Mon Jul 15 06:06:06 EDT 2013

On 07/14/2013 02:17 PM, 88888 Dihedral wrote:
> On Saturday, July 13, 2013 1:37:46 PM UTC+8, Steven D'Aprano wrote:
>> On Fri, 12 Jul 2013 13:58:29 -0400, Devyn Collier Johnson wrote:
>>
>>
>>
>>> I plan to spend some time optimizing the re.py module for Unix systems.
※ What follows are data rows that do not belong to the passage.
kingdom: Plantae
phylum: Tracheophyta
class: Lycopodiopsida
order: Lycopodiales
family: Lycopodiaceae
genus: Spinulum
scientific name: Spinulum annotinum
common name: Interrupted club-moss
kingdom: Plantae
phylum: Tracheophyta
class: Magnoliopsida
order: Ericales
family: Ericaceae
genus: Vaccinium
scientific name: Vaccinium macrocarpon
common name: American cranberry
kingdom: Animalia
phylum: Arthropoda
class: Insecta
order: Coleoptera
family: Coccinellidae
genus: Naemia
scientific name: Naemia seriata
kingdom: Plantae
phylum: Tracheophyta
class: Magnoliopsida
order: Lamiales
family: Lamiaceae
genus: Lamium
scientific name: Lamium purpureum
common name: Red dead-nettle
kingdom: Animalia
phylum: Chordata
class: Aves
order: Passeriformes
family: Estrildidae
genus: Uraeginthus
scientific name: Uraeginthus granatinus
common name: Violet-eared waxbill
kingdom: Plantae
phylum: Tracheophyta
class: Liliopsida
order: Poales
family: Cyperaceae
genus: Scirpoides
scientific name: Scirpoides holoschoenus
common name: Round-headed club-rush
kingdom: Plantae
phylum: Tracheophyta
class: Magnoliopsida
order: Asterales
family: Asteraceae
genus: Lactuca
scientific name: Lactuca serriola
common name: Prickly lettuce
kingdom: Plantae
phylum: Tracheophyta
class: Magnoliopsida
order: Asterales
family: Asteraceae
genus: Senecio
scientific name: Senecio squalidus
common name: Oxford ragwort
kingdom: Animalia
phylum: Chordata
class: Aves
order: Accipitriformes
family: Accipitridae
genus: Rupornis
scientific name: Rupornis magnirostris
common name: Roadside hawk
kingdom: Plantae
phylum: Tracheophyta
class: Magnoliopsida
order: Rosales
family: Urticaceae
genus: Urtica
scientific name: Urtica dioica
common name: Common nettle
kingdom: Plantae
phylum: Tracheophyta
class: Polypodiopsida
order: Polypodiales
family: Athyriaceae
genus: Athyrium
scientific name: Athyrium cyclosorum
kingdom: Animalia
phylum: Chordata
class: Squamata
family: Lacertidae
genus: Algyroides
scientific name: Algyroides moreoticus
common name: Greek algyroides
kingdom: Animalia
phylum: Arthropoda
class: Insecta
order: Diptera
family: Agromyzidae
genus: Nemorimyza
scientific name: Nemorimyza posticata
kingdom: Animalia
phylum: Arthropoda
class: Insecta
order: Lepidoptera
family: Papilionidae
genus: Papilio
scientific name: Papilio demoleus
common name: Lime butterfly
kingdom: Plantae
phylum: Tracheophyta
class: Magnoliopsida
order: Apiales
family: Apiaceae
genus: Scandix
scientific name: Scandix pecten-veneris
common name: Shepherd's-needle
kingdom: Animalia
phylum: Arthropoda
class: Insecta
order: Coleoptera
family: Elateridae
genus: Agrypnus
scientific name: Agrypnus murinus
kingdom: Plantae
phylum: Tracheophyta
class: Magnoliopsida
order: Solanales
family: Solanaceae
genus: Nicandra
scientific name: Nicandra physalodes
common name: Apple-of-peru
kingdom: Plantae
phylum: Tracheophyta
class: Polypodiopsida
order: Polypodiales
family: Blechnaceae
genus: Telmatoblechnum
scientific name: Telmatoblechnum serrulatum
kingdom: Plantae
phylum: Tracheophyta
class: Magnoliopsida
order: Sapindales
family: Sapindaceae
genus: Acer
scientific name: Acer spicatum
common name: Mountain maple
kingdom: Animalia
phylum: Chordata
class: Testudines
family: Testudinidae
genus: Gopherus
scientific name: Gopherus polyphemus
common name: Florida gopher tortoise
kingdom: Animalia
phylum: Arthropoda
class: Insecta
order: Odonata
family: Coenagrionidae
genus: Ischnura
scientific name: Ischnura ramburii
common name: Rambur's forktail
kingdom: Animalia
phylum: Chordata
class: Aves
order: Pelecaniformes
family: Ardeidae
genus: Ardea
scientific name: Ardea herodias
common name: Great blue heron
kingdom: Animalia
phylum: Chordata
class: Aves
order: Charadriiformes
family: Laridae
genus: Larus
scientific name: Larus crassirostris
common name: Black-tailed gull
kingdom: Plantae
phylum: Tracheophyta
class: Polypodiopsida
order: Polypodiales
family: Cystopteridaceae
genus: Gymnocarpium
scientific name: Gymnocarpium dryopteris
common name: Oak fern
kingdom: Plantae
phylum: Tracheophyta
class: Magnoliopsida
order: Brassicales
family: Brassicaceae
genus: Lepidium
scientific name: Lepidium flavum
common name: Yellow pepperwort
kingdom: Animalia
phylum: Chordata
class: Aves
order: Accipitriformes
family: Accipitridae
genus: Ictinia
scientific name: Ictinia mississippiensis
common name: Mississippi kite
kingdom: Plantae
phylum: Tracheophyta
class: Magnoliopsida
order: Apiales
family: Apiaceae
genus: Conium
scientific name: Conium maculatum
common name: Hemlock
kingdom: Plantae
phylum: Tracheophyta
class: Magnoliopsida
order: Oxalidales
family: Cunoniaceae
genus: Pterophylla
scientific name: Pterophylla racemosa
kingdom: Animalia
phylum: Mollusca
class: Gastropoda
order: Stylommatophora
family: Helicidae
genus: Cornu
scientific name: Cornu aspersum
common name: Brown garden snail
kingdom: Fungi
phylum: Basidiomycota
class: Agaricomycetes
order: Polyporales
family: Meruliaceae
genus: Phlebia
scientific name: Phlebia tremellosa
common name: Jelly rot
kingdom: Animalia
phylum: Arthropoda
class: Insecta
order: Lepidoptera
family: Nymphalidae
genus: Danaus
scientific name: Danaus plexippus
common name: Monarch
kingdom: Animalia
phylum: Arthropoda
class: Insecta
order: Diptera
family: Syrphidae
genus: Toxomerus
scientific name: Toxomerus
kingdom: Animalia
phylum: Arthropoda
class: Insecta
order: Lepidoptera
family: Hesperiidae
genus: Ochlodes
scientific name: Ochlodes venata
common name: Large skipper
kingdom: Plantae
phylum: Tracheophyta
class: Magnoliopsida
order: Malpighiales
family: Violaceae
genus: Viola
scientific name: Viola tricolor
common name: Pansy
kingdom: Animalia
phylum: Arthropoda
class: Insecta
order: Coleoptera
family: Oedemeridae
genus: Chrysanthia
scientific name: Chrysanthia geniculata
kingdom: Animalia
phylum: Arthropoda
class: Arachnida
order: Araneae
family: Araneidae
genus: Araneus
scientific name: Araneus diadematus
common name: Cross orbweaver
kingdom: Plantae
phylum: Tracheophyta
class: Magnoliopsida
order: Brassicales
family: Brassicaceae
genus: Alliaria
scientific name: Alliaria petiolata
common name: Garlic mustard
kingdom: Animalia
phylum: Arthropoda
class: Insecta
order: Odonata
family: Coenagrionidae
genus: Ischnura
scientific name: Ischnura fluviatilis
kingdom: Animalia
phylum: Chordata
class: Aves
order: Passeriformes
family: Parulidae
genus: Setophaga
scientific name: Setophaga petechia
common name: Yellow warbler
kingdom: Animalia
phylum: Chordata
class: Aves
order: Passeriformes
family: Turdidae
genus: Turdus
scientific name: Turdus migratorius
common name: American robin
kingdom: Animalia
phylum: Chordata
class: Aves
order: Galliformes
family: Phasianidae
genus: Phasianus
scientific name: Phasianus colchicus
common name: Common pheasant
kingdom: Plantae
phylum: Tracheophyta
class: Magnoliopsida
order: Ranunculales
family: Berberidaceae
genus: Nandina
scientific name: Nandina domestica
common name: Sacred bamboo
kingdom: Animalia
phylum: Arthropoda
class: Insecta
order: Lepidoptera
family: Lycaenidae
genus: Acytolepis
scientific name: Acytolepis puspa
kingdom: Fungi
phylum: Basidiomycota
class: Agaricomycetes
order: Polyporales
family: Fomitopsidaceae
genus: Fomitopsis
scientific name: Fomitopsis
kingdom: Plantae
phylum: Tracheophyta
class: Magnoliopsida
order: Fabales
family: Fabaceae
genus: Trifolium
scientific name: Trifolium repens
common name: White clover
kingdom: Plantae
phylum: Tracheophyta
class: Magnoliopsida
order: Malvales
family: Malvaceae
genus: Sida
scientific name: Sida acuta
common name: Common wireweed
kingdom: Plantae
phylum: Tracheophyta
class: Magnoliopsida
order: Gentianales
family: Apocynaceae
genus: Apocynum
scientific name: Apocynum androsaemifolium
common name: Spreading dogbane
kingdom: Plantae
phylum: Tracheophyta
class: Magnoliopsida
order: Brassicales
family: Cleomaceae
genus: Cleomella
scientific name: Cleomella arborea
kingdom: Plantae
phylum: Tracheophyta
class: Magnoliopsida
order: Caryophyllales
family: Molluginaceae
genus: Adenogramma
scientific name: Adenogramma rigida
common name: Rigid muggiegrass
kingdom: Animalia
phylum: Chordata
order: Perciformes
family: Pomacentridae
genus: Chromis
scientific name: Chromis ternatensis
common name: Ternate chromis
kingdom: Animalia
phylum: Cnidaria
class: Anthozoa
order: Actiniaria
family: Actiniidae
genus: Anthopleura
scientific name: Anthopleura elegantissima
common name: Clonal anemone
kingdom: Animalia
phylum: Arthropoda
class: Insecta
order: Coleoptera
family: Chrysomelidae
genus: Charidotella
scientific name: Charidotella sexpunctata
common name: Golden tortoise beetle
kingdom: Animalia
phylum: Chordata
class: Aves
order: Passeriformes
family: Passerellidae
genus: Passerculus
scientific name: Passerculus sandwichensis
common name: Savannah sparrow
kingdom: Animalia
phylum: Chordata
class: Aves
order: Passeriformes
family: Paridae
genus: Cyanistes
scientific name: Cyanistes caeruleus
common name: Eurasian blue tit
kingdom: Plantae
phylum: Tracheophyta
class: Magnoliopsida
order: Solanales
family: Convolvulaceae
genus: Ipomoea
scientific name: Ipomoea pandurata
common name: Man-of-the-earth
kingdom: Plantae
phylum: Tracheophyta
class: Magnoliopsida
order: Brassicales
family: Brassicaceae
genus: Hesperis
>>> I would love to amp up my programs that use that module.
>>
>>
>> In my experience, often the best way to optimize a regex is to not use it
>>
>> at all.
>>
>>
>>
>> [steve at ando ~]$ python -m timeit -s "import re" \
>>
>>> -s "data = 'a'*100+'b'" \
>>> "if re.search('b', data): pass"
>> 100000 loops, best of 3: 2.77 usec per loop
>>
>>
>>
>> [steve at ando ~]$ python -m timeit -s "data = 'a'*100+'b'" \
>>
>>> "if 'b' in data: pass"
>> 1000000 loops, best of 3: 0.219 usec per loop
>>
>>
>>
>> In Python, we often use plain string operations instead of regex-based
>>
>> solutions for basic tasks. Regexes are a 10lb sledge hammer. Don't use
>>
>> them for cracking peanuts.
>>
>>
>>
>>
>>
>>
>>
>> -- 
>>
>> Steven
> OK, lets talk about the indexed search algorithms of
> a character streamor strig which can be buffered and
> indexed randomly for RW operations but faster in sequential
> block RW operations after some pre-processing.
>
> This was solved long time ago in the suffix array or
> suffix tree part and summarized in the famous BWT paper in 199X.
>
> Do we want volunteers to speed up
> search operations in the string module in Python?
It would be nice if someone could speed it up.